Em dia - Vieira total

Angélica Fontella

  • Fólio da História do Futuro, anexo ao processo inquisitorial de 1664. (Imagem: Divulgação)O filho de Cristóvão Vieira Ravasco e Maria de Azevedo chegou ainda menino ao Brasil, em 1614. Depois de apenas seis anos de vida passados em Lisboa (Portugal), Antônio Vieira (1608-1697) aportava na colônia para desenvolver suas vocações, trilhando um longo caminho rumo à notoriedade na oratória e na retórica. Quatro séculos depois – mais precisamente desde o dia 3 de dezembro de 2014 – todos os textos de um dos pilares da língua portuguesa moderna estão enfim compilados na íntegra e à disposição do público. 
     
    Para a conclusão dos 30 volumes da Obra Completa de Vieira, promovida pela Universidade de Lisboa, foram necessários aproximadamente 24 meses, 50 pesquisadores e um trabalho articulado entre universidades brasileiras e portuguesas.
     
    “Vieira é o que chamam de polígrafo no século XVII, pois escreveu em diversos gêneros. Pareceres, papéis diplomáticos, consultas eclesiásticas. E tudo foi revisto”, conta Adma Fadul Muhana, coordenadora do terceiro volume da parte profética da obra: Apologia das coisas profetizadas. A professora de literatura portuguesa da USP, que em 1994 já tinha lançado uma publicação sobre o assunto, e com o mesmo título, explica como foi voltar ao tema duas décadas depois: “Algumas coisas mudaram, então foi interessante retornar ao texto, introduzir outros dados, outros estudos... O texto pode até se manter, mas algumas interpretações se modificaram e isso pôde ser incorporado”.
     

    Conjunto publicado pela editora Círculo de Leitores, que lançou 10 mil exemplares por volume. (Imagem: Divulgação)
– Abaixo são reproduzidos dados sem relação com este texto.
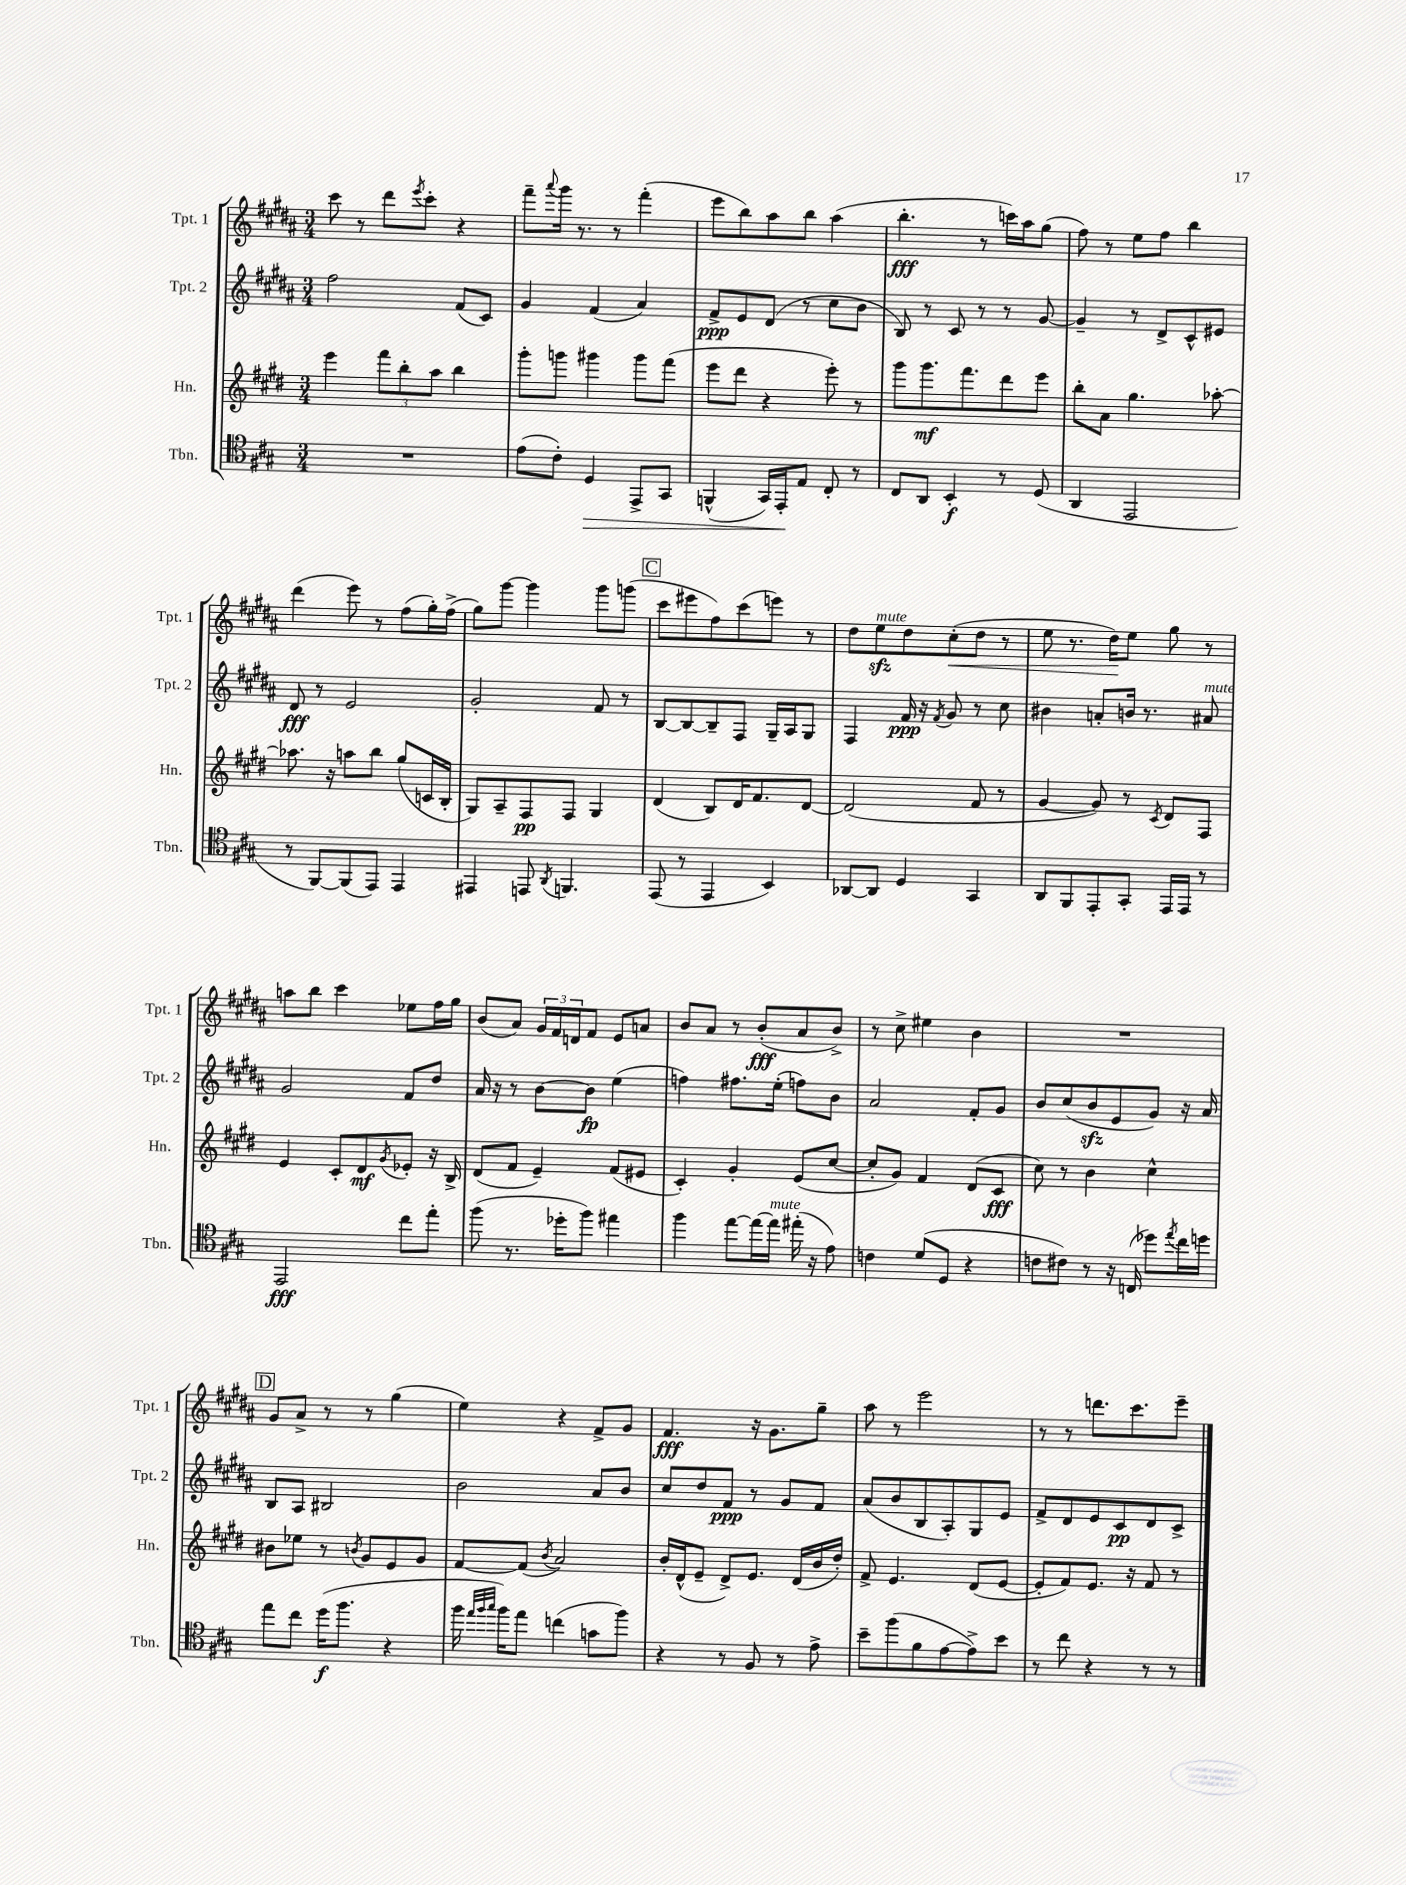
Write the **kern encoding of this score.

**kern	**kern	**kern	**kern
*staff4	*staff3	*staff2	*staff1
*clefC4	*clefG2	*clefG2	*clefG2
*k[f#c#g#]	*k[f#c#g#d#]	*k[f#c#g#d#a#]	*k[f#c#g#d#a#]
*M3/4	*M3/4	*M3/4	*M3/4
2.r	4eee	2ff#	8ccc#
.	.	.	8r
.	12fff#	.	8ddd#
.	12bb'	.	.
.	.	.	8qeee
.	.	.	8ccc#'
.	12aa	.	.
.	4bb	(8f#	4r
.	.	8c#)	.
=	=	=	=
(8e	8ggg#'	4g#	8fff#~
.	.	.	8qqaaa#
8c#')	8ggg	.	16ggg#
.	.	.	8.r
4D	4ggg#	(4f#	.
.	.	.	8r
8EE^	8ggg#	4a#)	(4fff#'
8GG#	(8fff#	.	.
=	=	=	=
(4FF^^	8eee	8f#^	8eee
.	8ddd#	8e	8bb)
16GG#)	4r	(8d#	8aa#
16EE'	.	.	.
8E	.	8r	8bb
8C#'	8eee')	8cc#	(4aa#
8r	8r	8b	.
=	=	=	=
8C#	8ggg#	8B)	4.bb'
8AA	8.ggg#	8r	.
4BB'	.	8c#	.
.	8.fff#	.	.
.	.	8r	8r
8r	8ddd#	8r	16ccc)
.	.	.	16aa#
(8D	8eee	[8g#	(8gg#
=	=	=	=
4AA	8bb'	4g#~]	8ff#)
.	8a	.	8r
2EE	4.gg#	8r	8ee
.	.	8d#^	8ff#
.	.	8c#^^	4bb
.	[8aa-'	8e#	.
=	=	=	=
8r	8.aa-]	8d#	(4ddd#
[8FF#)	.	8r	.
.	16r	.	.
(8FF#]	8aa	2e	8eee)
8EE)	8bb	.	8r
4EE	(8gg#	.	(8ff#
.	16c	.	16gg#')
.	16B'	.	(16ff#^
=	=	=	=
4EE#	8G#)	2g#'	8gg#)
.	8A~	.	[8ggg#
8EE	8F#	.	4ggg#]
8qAA	.	.	.
4.FF	8F#	.	.
.	4G#	8f#	8ggg#
.	.	8r	(8ggg
=	=	=	=
(8EE	(4d#	[8B	8ccc#
8r	.	8B_	8eee#
4EE	8B)	8B~]	8ff#)
.	16d#	8F#	(8ccc#
.	8.f#	.	.
4BB)	.	16G#~	8eee)
.	.	16A#	.
.	[8d#	8G#	8r
=	=	=	=
[8AA-	(2d#]	4F#	8dd#
8AA-]	.	.	8ee
4D	.	16f#	8dd#
.	.	16r	.
.	.	8qf#	.
.	.	8g#	(8cc#'
4GG#	8f#	8r	8dd#
.	8r	8cc#	8r
=	=	=	=
8AA	[4g#	4b#	8ee
8FF#	.	.	8.r
8EE'	8g#])	8a'	.
.	.	.	16dd#)
8GG#'	8r	16b	8ee
.	.	8.r	.
.	8qc#	.	.
16EE	8d#	.	8gg#
16EE	.	.	.
8r	8F#	8a#	8r
=	=	=	=
2EE	4e	2g#	8aa
.	.	.	8bb
.	8c#'	.	4ccc#
.	8d#	.	.
.	8qg#	.	.
8cc#	8e-'	8f#	8ee-
8ee'	16r	8dd#	16ff#
.	16B^	.	16gg#
=	=	=	=
(8ff#	(8d#	16a#	(8b
.	.	16r	.
8.r	8f#	8r	8a#)
.	4e~)	[8b	24g#
.	.	.	24f#
16dd-'	.	.	.
.	.	.	24d
8ff#)	.	8b]	8f#
4ee#	(8f#	(4ee	8e
.	8e#	.	8a
=	=	=	=
4ff#	4c#')	4ff)	8b
.	.	.	8a#
[8ee	4g#'	8.ff#	8r
16ee_	.	.	(8b'
16ee]	.	(16ee'	.
(16ee#'	(8e	8ff)	8a#
16r	.	.	.
8e)	[8cc#	8b	8b^)
=	=	=	=
4c	8cc#']	2a#	8r
.	8g#)	.	8cc#^
(8d	4f#	.	4ee#
8D	.	.	.
4r	(8d#	8f#'	4b
.	8c#	8g#	.
=	=	=	=
8c	8cc#)	8b	2.r
8c#)	8r	(8cc#	.
8r	4b	8b	.
16r	.	8e	.
(16C	.	.	.
8dd-)	4cc#^^	8g#)	.
8qee	.	.	.
16cc#	.	16r	.
16dd	.	16a#	.
=	=	=	=
8ee	8b#	8B	8g#
8cc#	8ee-	8A#	8a#^
(16dd	8r	2B#	8r
8.ff#	.	.	.
.	8qb	.	.
.	8g#	.	8r
4r	8e	.	(4gg#
.	8g#	.	.
=	=	=	=
16ff#	[8f#	2b	4ee)
32qqee	.	.	.
32qqff#	.	.	.
32qqgg#	.	.	.
16ff#)	.	.	.
8ee	(8f#]	.	.
.	8qb	.	.
(4cc	2a)	.	4r
8g	.	8a#	8f#^
8ff#)	.	8b	8g#
=	=	=	=
4r	16b'	8cc#	4.f#
.	(16d#^^	.	.
.	8e~	8dd#	.
8r	8d#^)	8f#	.
8F#	8.e	8r	16r
.	.	.	8.g#
8r	.	8g#	.
.	(16d#	.	.
8e^	16b	8f#	8gg#~
.	16dd#')	.	.
=	=	=	=
8b~	8f#^	(8a#	8aa#
(8ff#	4.e	8b	8r
8f#	.	8B	2eee
[8e	.	8A#')	.
8e^])	(8d#	8G#	.
8b	[8e	8e	.
=	=	=	=
8r	8e']	8f#^	8r
8cc#	8f#)	8d#	8r
4r	8.e	8e	8.ddd
.	.	8c#	.
.	16r	.	8.ccc#
8r	8f#	8d#	.
8r	8r	8c#^	8eee~
==	==	==	==
*-	*-	*-	*-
    Não é a primeira vez que se fala em “obra completa de Vieira”. Segundo Adma Muhana, desde a década de 1990 há esforços nessa direção. “Em vez de apostarmos numa pequena equipa, como aconteceu com os projetos anteriores, decidimos reunir mais de meia centena de investigadores e especialistas em estudos vieirinos e áreas afins, que aceitaram o desafio de trabalhar em conjunto”, orgulha-se José Eduardo Franco, diretor do Centro de Literaturas e Culturas Lusófonas e Europeias da Universidade de Lisboa e autor do projeto. Talvez inspirado pela rica retórica do pároco, Franco se esmera em descrever sua tortuosa missão: “Tivemos que enfrentar a Hidra da maledicência, o Minotauro das precedências e antecedências acadêmicas, a inércia dos bois de Gerião, o Leão dos (in)cumprimentos dos prazos, o cão dos que não tendo feito obra nem querendo que seja feita, tentaram que ela se não fizesse”.
     
    Nas quase 15 mil páginas, fica reforçada a impressão de que Vieira esteve presente em todos os mais importantes acontecimentos de sua época. Seu monumento escrito é o legado que traduz todo um século. E em bom português. 
     
    O próximo passo é o “Dicionário de Vieira”. Elaborado pela mesma equipe, está previsto para 2016. Alguma dúvida de que ele merece?